The eras of art are a very visible example — from ancient art to romanticism and impressionism, someone was trained in a certain form, mastered it, and then changed the rules to manifest a completely new way of creating art. Their imagination dug a new hole, but it first had to know the old hole. Only by fully seeing the reference points and boxes, only by rooting themselves in how things were, was the next iteration possible.

My favorite example is Arnold Schoenberg, a musician trained classically and who produced many valuable works of classical music. Yet he was also the musician to popularize atonality — a form of music that uses every key possible and sounds like something from a Halloween film. Now, many people raise issue that what he produced was new, but it wasn’t valuable — the question of whether or not it was creative, then, is up for debate. But it is important to pay attention to how he created an expressionism in music even if it was labeled as “degenerate” by folks of his era.

Did Schoenberg create something new?

Well, he was trained by the likes of Beethoven and Bach. He was handed dominant norms that led to his ability to create — norms that were previously reiterated by previous forms of music which were informed by the periods of music before that. So when he debuts a piece using his “new form of music” via atonality that, certainly, audience members would have been scratching their heads at, you could say that he didn’t create anything new.

Excerpts from a spatial dataset
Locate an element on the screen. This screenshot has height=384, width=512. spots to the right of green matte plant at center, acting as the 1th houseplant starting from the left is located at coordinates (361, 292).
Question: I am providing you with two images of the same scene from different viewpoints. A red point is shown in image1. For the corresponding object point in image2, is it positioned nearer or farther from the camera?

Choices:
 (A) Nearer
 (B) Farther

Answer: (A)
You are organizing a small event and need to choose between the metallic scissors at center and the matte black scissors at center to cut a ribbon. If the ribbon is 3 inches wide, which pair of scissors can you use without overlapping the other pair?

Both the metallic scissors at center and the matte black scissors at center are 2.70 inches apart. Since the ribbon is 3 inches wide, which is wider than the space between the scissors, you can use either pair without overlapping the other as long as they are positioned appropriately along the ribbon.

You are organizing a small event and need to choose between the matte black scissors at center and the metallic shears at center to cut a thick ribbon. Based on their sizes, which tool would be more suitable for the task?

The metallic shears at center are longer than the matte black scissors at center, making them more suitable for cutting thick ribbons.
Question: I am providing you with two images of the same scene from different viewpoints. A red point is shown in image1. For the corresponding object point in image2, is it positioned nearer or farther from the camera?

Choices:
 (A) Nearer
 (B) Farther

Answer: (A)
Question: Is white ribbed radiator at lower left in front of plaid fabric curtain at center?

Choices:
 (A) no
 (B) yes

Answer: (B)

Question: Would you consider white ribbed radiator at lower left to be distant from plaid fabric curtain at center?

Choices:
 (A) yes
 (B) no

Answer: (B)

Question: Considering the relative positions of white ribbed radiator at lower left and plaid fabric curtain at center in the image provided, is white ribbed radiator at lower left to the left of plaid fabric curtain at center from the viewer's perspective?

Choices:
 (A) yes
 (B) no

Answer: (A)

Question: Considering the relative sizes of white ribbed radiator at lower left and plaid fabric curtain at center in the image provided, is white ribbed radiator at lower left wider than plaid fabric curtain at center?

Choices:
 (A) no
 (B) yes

Problems and tasks
(a) In the passage on art and creativity, explain why someone who changed the rules of an art form first had to master the old form. Answer in one to three sentences.
(b) Repeat word for word the lines of the records from their very first line through the line containing "for the task?", with both of those lines included.

Exercise responses
(a) Their imagination could dig a new hole only after it knew the old hole. Only by fully seeing the existing reference points and boxes, and by rooting themselves in how things were, was the next iteration possible.

(b)
Locate an element on the screen. This screenshot has height=384, width=512. spots to the right of green matte plant at center, acting as the 1th houseplant starting from the left is located at coordinates (361, 292).
Question: I am providing you with two images of the same scene from different viewpoints. A red point is shown in image1. For the corresponding object point in image2, is it positioned nearer or farther from the camera?

Choices:
 (A) Nearer
 (B) Farther

Answer: (A)
You are organizing a small event and need to choose between the metallic scissors at center and the matte black scissors at center to cut a ribbon. If the ribbon is 3 inches wide, which pair of scissors can you use without overlapping the other pair?

Both the metallic scissors at center and the matte black scissors at center are 2.70 inches apart. Since the ribbon is 3 inches wide, which is wider than the space between the scissors, you can use either pair without overlapping the other as long as they are positioned appropriately along the ribbon.

You are organizing a small event and need to choose between the matte black scissors at center and the metallic shears at center to cut a thick ribbon. Based on their sizes, which tool would be more suitable for the task?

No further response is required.